Growing up in the big sky country of New Mexico, photographer Leigh Merrill probably didn’t give the urban environment much thought. After receiving a BFA from the University of New Mexico, she moved to the Bay Area to attend Mills College in Oakland, CA. It was from this experience of living without visual expanse, that she became interested in the way people live in cities. Now living in Texas, Leigh continues to exhibit across the US and most recently had a solo exhibition, Into the Sunset, at the Lawndale Art Center in Houston, TX. Two of her series, Into the Sunset and Street take similar approaches; I am featuring Street below.
Statement for Street: I am driven to photograph the places where I live, fueled by a curiosity about the architecture we surround ourselves with, and how it reflects larger cultural ideas. The images depict places that waver between fantasy and reality, calling into question ideas of beauty, class and cultural romanticism in our urban and rural landscapes.
Upon moving to the San Francisco Bay Area in 2007 I began looking at the complexity of its urban environment. The Bay Area presents a unique blend of residential living that sits between urban and suburban in a way that never quite reconciles one with the other. In investigating this landscape I photographed thousands of homes throughout the area and then digitally assembled these images together to create new and illogical structures and streets. At first these images look plausible, however, closer inspection reveals their fabrication.

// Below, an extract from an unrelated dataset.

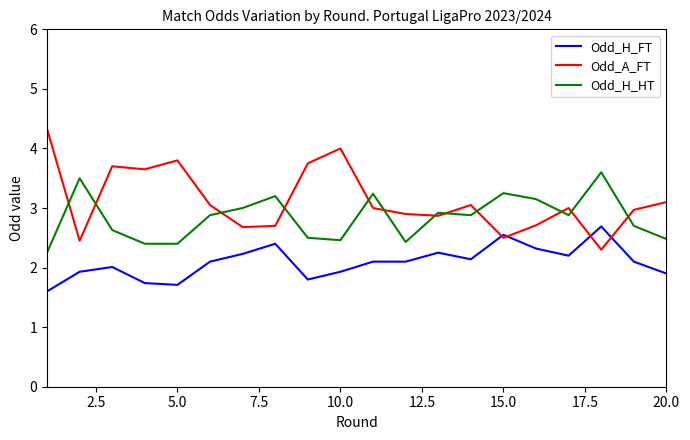

What is the sum of all Odd_H_HT values?

56.8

The reconstructed homes and neighborhoods appear skewed, revealing their underlying and sometimes unconscious intentions. These constructs highlight the ways in which our built environments pull from a variety of different architectural and landscape styles and reflect cultural ideas of beauty and perfection. In working with the Bay Area as a site for investigation, I explore what our built environments tell us about our own individual desires as well as our collective culture and ideals.